Everton manager Roberto Martinez hinted as much ahead of the weekend, suggesting the gatecrashing of the top six by clubs such as Leicester and West Ham will look more substantial if it is replicated next year.
Slaven Bilic begs to differ. Having seen Dmitri Payet complete an unlikely comeback in injury-time - scoring a third goal in 12 minutes after headers from Michail Antonio and Diafra Sakho - the West Ham manager warned the self-proclaimed elite not to mistake his club for a novelty act.
A wonderful season does not necessarily mean West Ham are a one-season wonder.
"This is a permanent shift at the top - at least I hope it is," said Bilic. "Clubs like us with the (TV) money - Crystal Palace, West Brom, Leicester - we can still improve. Big teams like Man City and Chelsea. . . if they want to buy a striker, there is no big gap for them to improve. Say City buy Benzema, they have Aguero already, so there is no big space to get much better.
"Chelsea can sell Diego Costa and buy Lewandowski, yes. But they are only different, not better."
The lingering question is whether the levelling out is a consequence of those below improving, or the deterioration of the established top six.
This enthralling, but flawed, game demonstrated it is a combination of both. There was quality and there were deficiencies aplenty, but ultimately, it was the self-inflicted failure of the home side that enabled the visitors to steal the win. Like others, West Ham have the class to punish the carelessness Everton have made a character trait.
Whether it was Kevin Mirallas' avoidable dismissal for two bookings in 35 minutes, Romelu Lukaku's penalty miss or a strange substitution at 2-0 up that did little more than allow new signing Oumar Niasse to demonstrate how far away he is from acclimatising to English football, Everton had to look at their own mistakes before taking aim at referee Anthony Taylor.
Such Goodison misadventure is happening too often to be brushed off as a small detail. Yet again, Everton had numerous players giving seven or eight-out-of-10 performances, but finding themselves on the losing side.
For Lukaku to be scoring at such a rate while his side toils in mid-table is unacceptable.
"Seven defeats at home is not good enough," Martinez admitted.
"That is where we feel so hard done by because you look at the attitude of the players, the talent of the players and the desire of wanting to please our fans at Goodison is incredible.

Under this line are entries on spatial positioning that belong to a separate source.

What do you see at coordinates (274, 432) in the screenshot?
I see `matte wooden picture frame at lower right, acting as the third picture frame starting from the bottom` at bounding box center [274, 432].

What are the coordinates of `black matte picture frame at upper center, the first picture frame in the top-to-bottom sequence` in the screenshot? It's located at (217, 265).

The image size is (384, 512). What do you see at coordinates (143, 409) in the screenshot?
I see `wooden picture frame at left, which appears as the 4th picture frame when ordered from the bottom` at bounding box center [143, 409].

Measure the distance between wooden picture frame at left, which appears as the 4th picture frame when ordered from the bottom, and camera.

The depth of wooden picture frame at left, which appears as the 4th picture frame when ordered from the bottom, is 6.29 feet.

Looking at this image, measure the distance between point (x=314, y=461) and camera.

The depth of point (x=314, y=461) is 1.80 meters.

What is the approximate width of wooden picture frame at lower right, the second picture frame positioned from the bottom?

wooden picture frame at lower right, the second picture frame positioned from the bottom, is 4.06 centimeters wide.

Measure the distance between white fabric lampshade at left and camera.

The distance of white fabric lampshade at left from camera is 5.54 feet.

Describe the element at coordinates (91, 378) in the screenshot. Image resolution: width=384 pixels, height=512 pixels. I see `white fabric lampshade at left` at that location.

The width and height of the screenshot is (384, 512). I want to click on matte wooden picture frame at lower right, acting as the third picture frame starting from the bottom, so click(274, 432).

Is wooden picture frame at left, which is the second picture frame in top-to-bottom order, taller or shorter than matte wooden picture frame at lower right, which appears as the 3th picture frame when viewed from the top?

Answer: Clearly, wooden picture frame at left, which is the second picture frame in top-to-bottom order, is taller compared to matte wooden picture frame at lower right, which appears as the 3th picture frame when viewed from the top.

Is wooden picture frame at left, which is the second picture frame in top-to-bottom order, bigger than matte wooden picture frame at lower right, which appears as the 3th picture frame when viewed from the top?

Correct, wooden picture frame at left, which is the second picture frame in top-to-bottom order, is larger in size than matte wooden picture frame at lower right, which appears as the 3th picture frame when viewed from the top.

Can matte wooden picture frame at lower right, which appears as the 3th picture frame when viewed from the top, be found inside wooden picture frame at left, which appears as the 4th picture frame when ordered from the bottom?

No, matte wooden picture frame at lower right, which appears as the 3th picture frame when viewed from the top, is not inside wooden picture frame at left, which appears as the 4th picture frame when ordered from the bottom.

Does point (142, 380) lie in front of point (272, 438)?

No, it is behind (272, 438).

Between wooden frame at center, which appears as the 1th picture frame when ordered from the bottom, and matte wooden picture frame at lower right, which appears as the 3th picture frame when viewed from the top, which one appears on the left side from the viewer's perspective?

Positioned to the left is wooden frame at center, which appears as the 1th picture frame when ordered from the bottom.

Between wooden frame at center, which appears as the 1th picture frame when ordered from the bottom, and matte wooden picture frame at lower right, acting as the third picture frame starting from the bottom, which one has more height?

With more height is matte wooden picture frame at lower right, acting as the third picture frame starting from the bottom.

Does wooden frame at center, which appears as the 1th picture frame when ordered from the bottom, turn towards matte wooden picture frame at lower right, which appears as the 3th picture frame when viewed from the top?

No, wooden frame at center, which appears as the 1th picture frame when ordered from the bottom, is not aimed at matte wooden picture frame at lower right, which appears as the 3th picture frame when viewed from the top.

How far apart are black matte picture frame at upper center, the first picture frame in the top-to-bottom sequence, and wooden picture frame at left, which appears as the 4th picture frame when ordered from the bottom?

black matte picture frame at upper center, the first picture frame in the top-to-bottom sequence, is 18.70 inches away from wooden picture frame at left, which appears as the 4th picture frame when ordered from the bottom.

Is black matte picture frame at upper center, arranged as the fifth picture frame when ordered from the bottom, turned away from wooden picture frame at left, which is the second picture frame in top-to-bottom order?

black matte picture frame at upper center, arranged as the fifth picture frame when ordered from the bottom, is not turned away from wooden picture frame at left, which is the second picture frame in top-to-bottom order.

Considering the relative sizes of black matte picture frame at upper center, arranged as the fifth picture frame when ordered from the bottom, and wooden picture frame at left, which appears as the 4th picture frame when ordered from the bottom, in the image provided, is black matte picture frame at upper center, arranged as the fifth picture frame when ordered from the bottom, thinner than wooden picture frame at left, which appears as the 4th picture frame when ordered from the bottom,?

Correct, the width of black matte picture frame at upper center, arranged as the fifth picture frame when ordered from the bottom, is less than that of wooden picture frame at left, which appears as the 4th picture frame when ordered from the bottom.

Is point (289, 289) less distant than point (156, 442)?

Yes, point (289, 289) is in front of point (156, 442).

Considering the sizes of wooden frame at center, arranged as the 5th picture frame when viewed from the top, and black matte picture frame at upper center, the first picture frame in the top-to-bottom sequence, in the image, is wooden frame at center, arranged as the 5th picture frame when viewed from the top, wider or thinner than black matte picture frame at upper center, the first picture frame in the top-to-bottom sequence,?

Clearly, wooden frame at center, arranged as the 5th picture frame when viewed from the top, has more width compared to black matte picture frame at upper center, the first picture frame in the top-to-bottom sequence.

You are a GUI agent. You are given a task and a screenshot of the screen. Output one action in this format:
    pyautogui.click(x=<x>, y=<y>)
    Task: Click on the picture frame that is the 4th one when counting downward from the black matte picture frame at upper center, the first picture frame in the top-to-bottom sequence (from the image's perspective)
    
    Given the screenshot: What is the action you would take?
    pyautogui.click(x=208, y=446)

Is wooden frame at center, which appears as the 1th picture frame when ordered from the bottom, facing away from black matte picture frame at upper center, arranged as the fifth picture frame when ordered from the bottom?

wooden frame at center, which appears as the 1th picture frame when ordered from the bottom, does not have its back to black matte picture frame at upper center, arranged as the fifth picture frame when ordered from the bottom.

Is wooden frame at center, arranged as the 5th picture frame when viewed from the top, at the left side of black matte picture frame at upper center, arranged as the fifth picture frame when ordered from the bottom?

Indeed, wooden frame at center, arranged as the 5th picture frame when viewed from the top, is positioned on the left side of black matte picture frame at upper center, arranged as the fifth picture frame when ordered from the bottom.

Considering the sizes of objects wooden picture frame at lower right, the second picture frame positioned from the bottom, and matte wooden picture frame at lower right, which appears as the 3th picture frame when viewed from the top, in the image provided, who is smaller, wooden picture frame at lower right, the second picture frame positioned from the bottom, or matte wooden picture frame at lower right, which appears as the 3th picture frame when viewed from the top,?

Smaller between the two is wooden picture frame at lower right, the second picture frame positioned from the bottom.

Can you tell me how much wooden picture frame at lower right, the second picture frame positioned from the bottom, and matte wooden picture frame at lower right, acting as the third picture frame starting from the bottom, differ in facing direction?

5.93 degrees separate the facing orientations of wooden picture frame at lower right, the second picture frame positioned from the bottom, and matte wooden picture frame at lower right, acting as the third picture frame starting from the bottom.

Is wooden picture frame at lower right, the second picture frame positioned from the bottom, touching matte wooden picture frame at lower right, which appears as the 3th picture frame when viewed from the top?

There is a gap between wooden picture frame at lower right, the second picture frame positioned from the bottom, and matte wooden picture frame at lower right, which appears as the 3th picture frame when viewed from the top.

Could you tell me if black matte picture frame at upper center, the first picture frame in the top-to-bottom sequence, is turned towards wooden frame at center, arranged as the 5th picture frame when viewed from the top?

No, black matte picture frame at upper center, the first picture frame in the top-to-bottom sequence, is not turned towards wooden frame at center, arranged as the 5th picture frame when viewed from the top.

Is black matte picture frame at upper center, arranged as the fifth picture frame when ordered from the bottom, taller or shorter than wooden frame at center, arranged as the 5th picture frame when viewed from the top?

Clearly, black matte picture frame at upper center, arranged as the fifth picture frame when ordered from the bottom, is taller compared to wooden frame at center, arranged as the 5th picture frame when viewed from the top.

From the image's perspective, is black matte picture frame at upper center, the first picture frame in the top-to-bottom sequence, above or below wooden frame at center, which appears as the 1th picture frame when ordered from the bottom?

"With the seven defeats, we can analyse every one and, apart from Manchester United, in every one we performed in an incredible manner and deserved a lot more.
"Are we good enough, do we do things right enough? The away form tells us that we do. It is just we need to make sure we find a way to change the little bit of a difference between performing well and not getting the wins at home. We are not where we should be because of the defeats at home."
Martinez deserves credit for assembling such a talented squad, but with a new investor on board, he needs the FA Cup to support the view he can get the most from them before the inevitable summer bids for Lukaku and John Stones.
Too often he is talking about players learning from their experiences. It puts one in mind of students who no sooner have finished one set of exams than are enrolled on another course.
If they do not graduate at Goodison soon, serious questions will be asked about whether they are receiving the right tuition.